Latest update November 18th, 2024 1:00 AM
Jul 17, 2012 News
Minister of Home Affairs, Clement Rohee, while meeting with the private sector of the Corentyne, has said that there is no perfect Police Force in the world.
He questioned which country in the world has a “perfect police force. Name me the perfect families; the perfect individuals…and then I will ask you, if you don’t have perfection in a family…Then I will ask you, you tell me why we expect to have a perfect police force.”
Just as families have the so-called ‘black- sheep’ and wayward ones, similarly we should accept that the Police Force cannot be perfect.
“And the police force has admitted that; over and over they have said it perfectly; the Commissioner has said it, that there are bad eggs, bad apples and rotten mangoes in the force—a force with thousands of people.
“How (do) you expect to have every member of the force to be this perfect policeman? It is a mass organisation and everyone that comes into that organisation comes from a different background, different upbringing and values”.
They do go through training, he stated, to change those values and make them have police values and police philosophy, he added.
Guyanese will have imperfections in a mass organisation of this type, he said, and the imperfection is where “you will find the individual situations…that a few policemen, here and there, are engaged in corrupt activities– I have never denied that”.
It is indeed true, he said, that out of the thousands of police, “a few individuals are corrupt– but the point is, don’t take those few that are corrupt and brand and label the whole organisation as corrupt”.
He noted, too, that he usually asks people for evidence when they come to him and report bribes being solicited by the police. “They say they don’t want any trouble…just to bring the evidence to prove that this policeman is corrupt, even that they don’t want to do.
“And you know why? It is self- preservation—They don’t want to get involved, but what they do get involved in is their mouths a run like Kaieteur News”.
When it comes to giving the hard evidence that this person is corrupt, people are not prepared to do that, Rohee said. “But we are prepared to go on the basis of hear say–a hear– they say– but we ain’t got no evidence”.
If indeed there is evidence that there are corrupt persons in any public organisation, “don’t only get involved in what is called rumour mongering”.

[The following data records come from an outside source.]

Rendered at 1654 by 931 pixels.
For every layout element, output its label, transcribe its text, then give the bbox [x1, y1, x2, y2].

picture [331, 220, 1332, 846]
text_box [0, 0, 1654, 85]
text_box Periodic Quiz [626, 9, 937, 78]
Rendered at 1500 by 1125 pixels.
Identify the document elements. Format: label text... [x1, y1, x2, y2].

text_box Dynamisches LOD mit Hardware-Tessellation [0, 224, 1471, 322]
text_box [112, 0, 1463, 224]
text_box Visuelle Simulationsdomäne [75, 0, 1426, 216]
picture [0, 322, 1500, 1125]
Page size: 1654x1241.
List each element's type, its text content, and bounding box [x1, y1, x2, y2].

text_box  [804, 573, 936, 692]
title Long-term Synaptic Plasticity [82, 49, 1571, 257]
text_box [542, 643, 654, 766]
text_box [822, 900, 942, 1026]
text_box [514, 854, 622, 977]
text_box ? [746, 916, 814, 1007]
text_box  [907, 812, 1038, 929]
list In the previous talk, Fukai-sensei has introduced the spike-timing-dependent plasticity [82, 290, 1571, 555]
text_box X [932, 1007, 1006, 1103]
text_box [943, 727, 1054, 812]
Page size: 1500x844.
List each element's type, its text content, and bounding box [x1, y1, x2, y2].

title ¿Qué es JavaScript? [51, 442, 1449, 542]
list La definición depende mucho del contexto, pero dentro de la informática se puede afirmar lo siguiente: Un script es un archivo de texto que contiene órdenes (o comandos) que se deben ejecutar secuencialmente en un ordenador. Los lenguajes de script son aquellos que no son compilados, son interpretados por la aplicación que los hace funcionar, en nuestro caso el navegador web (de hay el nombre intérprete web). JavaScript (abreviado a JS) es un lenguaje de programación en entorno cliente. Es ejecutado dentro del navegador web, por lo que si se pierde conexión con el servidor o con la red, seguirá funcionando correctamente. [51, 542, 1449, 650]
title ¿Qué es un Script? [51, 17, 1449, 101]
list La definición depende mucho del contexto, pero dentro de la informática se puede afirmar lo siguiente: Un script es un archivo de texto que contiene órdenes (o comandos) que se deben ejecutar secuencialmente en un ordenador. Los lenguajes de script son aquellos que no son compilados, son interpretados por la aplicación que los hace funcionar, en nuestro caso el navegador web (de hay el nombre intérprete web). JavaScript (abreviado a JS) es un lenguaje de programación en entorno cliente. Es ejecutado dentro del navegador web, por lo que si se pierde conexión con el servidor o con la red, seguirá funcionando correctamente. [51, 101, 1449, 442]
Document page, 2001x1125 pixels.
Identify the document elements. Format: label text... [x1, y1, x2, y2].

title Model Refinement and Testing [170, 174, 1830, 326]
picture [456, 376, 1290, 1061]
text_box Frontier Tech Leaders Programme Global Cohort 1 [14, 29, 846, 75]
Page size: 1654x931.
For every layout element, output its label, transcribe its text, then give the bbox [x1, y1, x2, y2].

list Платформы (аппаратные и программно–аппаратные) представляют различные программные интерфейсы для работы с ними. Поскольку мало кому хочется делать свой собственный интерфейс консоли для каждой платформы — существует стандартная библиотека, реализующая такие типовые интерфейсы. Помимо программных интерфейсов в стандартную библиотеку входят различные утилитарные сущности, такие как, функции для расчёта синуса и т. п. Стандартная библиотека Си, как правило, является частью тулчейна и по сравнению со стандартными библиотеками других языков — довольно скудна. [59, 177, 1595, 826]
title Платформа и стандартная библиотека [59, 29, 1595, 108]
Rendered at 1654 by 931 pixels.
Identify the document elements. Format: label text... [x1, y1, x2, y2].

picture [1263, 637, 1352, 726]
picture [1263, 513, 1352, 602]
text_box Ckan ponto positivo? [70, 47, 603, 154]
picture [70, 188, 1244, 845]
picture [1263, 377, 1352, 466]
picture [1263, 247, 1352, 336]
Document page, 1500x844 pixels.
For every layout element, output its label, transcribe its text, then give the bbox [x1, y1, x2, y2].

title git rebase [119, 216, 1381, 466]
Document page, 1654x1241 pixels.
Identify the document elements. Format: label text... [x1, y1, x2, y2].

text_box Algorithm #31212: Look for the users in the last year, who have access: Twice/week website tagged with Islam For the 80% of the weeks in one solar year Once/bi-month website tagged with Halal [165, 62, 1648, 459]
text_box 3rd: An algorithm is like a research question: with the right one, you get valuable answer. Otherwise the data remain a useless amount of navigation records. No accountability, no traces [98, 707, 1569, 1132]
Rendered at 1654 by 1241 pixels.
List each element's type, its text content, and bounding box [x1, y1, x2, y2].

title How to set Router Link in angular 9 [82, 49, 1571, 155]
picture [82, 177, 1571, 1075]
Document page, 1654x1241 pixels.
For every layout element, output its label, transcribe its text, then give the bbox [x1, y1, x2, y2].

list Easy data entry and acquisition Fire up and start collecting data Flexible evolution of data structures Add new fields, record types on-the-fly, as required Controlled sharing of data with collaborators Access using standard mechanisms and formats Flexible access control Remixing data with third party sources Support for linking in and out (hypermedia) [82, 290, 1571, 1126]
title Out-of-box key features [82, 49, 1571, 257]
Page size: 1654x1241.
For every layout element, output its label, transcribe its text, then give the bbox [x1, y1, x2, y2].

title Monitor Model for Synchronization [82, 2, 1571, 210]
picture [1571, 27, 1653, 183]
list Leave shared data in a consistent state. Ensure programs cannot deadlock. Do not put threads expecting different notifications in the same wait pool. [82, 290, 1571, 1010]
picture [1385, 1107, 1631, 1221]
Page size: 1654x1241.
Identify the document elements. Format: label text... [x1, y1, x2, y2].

He said that people are fed with the “juicy and sex stories that the media put out and they (the people) believe”.
“Somebody just got to say, in a rum shop or in a cake shop or bus stop, that last night, I see Clement Rohee been pissing pon a lantern post; it ain’t happen, never happened, but somebody just got to tell somebody that– and it gone- -from one tongue to the next and don’t be surprised if you see it in ‘Dem Boys Seh’ or a newspaper”.
This is the extent, he said, to which we have dropped in the society. “As long as it sounds denigrating, bad on the person, this is where the evil in us is. People don’t like to hear good things of other people…they like to hear the worst of another person and to add insult to injury, when the person dead and lie down in his coffin, the people turn up like saints and they talking good things when he died”. Bring the evidence, he urged the public, “because it just can’t be Kaieteur News seh, or Stabroek News seh, or somebody seh or Dem boys seh… it cannot be that!”
He also noted that persons making corruption allegations have to be prepared to go to court and not only sit down and talk.
Numerous allegations are always leveled against the members of Government agencies especially the Guyana Police Force, but people would never make corruption allegations against institutions like the U.S. or Canadian Embassies, since they place those agencies in high esteem, Rohee said.
Rohee was asked by the Central Corentyne Chambers of Commerce to be present and address several issues raised by the chamber, including corrupt traffic cops, traffic speed limits, and animals on the roadway.
Rohee met with the stakeholders of the business community at the Nand Persaud Rice Mill Complex at Number 36 Village on the Corentyne. The meeting was deemed a failure by the businessmen since they said Rohee failed to address the issues.